▸ **Opdracht**
Schrijf uit de tekst over riolering en hemelwater letterlijk het stuk over dat opent met de woorden "Op het plan" en sluit met "advies, geen verplichting.".

▸ **Oefentekst**
○ ○ ○

Zonering – aansluiting

Het perceel is gelegen in centraal gebied. Er is een gemengd rioleringsstelsel aanwezig op openbaar domein. Op de dienstriolering, die gelegen is in Olen, is er al een wachtaansluiting voorzien voor dit perceel. Volgens telefonisch verkregen info van de aanvrager is de woning nog niet aangesloten en wordt het afvalwater nog geloosd op een sterfput. Dit kan niet meer worden toegestaan. Men moet dus aansluiten op de wachtaansluiting. Aquafin zal i.o. van de dienst Openbaar domein van stad Geel huisaansluitputjes RWA en DWA komen plaatsen op de wachtaansluiting.

Riolering algemeen

Op het funderingsplan is er een gescheiden stelsel van afvalwater en hemelwater voorzien, wat ook een verplichting is.

Op het plan staan geen diameters opgegeven van de afvoerbuizen van het hemelwater. Er wordt verwacht dat men de correcte diameters gebruikt (max. 160 mm).

Afvalwater

De afvoer van het toilet sluit in de woning mee aan op de afvoer van het grijs water. We adviseren om het fecaal water gescheiden te houden van het grijs water tot buiten de woning. Hierbij plaatst men best een sifonput met reukslot om geurhinder van het fecaal water in het grijs water te vermijden. Dit is een advies, geen verplichting.

Hemelwater

De  Gewestelijke stedenbouwkundige verordening inzake hemelwater 2023 is van toepassing. In principe is men niet verplicht om een hemelwaterput te plaatsen als er al een bestaande put aanwezig is. Bij de bestaande put op het funderingsplan van de bestaande toestand staat geen volume vermeld. Volgens de aanvrager gaat het om een oude put die niet meer geschikt is. Als een bestaande put wordt kort gesloten, is het wel verplicht een nieuwe put in de plaats te zetten. Men is ook verplicht een infiltratievoorziening te plaatsen.

Hemelwaterput

Men plaatst een nieuwe hemelwaterput met een volume van 10.000L wat qua volume voldoet aan de nieuwe hemelwaterverordening. Op de put worden alle dakafvoeren aangesloten. Men zal het hemelwater herbruiken voor toiletspoeling en het onderhoud van de tuin (buitenkraan). Men zou volgens de verordening ook een aanvoerleiding moeten leggen naar de wasmachine als hiervoor geen leidingen onder of door het gebouw moeten worden aangelegd. De overloop van de hemelwaterput sluit aan op een wadi.

○ ○ ○

▸ **Brongegevens**
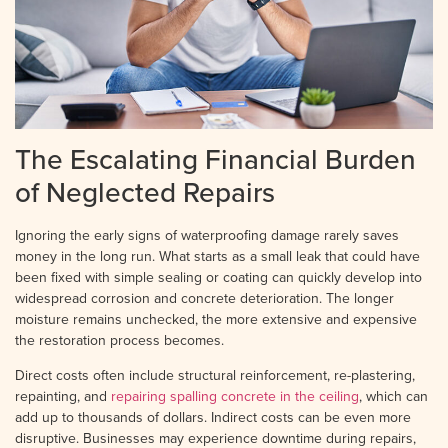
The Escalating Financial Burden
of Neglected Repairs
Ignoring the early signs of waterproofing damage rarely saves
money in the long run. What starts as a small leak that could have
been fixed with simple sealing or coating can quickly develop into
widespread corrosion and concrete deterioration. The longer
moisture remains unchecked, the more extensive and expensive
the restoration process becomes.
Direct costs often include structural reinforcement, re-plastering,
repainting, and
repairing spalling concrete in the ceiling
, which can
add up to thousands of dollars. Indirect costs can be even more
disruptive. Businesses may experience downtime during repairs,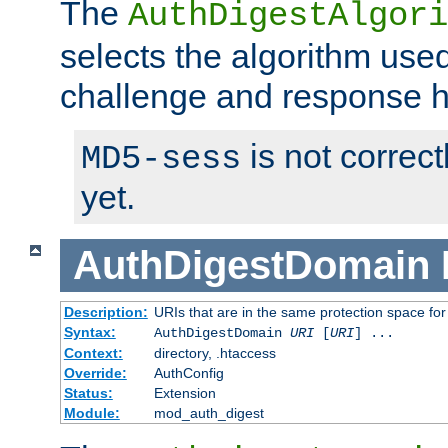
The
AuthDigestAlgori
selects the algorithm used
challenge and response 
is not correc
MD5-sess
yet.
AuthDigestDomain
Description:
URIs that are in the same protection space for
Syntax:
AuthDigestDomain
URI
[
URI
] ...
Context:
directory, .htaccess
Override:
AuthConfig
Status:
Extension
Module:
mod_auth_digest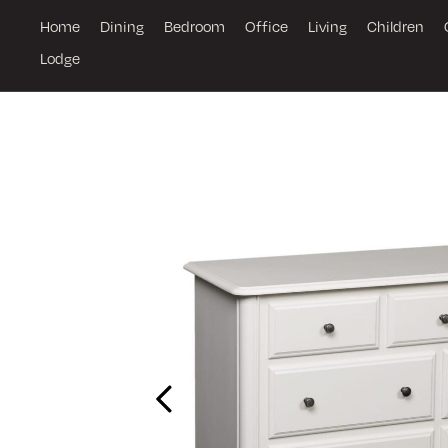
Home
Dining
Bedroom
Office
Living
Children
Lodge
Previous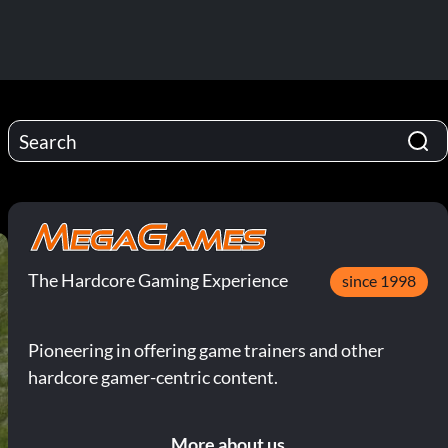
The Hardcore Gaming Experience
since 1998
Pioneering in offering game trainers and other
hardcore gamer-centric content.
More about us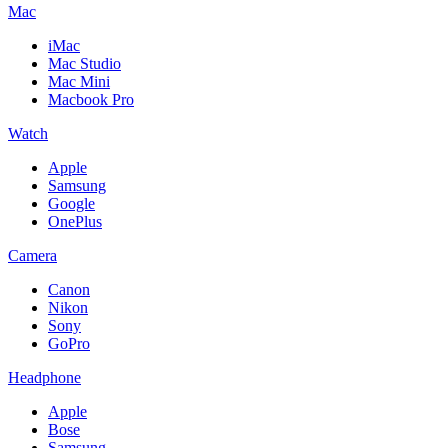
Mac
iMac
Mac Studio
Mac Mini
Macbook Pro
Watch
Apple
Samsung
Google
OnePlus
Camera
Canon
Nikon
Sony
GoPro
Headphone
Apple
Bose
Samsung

○ ○ ○

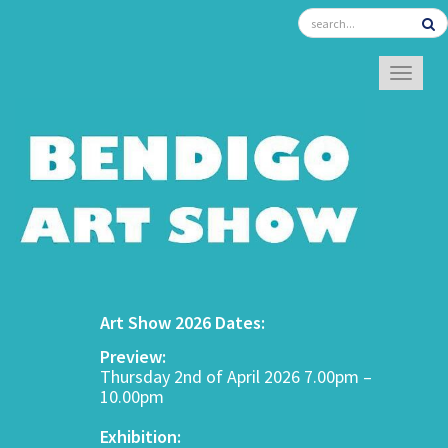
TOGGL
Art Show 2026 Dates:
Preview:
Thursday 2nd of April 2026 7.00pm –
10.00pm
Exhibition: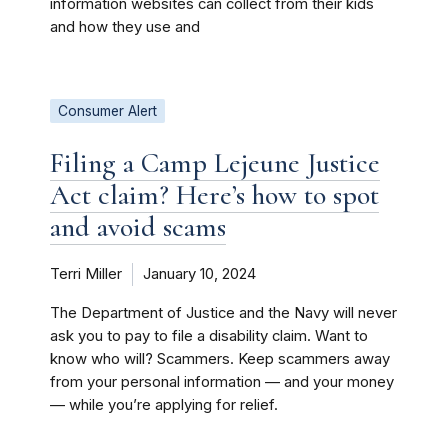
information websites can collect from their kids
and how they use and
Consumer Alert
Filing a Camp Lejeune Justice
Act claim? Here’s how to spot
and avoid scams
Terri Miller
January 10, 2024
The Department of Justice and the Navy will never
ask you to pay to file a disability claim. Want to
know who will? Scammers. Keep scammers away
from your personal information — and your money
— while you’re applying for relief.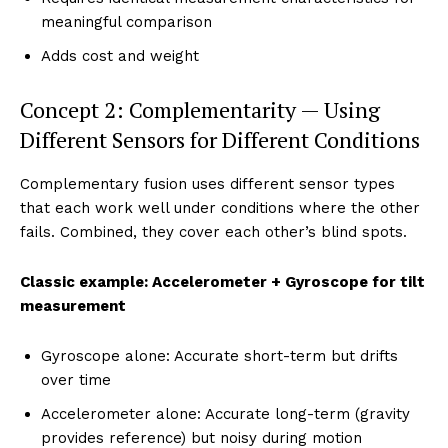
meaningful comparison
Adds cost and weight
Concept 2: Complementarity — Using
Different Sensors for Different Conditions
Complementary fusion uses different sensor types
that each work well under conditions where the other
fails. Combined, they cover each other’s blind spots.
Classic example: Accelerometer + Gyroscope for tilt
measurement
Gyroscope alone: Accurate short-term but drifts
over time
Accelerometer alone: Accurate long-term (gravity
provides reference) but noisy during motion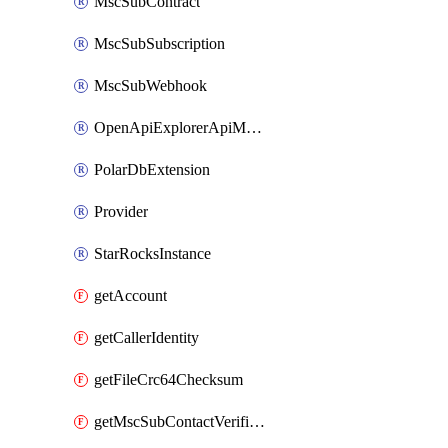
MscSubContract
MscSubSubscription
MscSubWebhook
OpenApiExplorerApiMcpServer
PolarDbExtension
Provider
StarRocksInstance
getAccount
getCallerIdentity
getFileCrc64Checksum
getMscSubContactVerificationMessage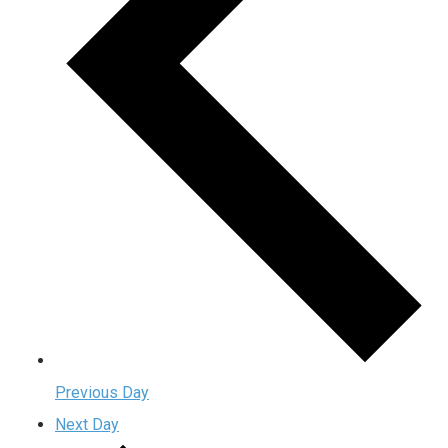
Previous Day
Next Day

○ ○ ○

▸ **Antwoord**
Op het plan staan geen diameters opgegeven van de afvoerbuizen van het hemelwater. Er wordt verwacht dat men de correcte diameters gebruikt (max. 160 mm).

Afvalwater

De afvoer van het toilet sluit in de woning mee aan op de afvoer van het grijs water. We adviseren om het fecaal water gescheiden te houden van het grijs water tot buiten de woning. Hierbij plaatst men best een sifonput met reukslot om geurhinder van het fecaal water in het grijs water te vermijden. Dit is een advies, geen verplichting.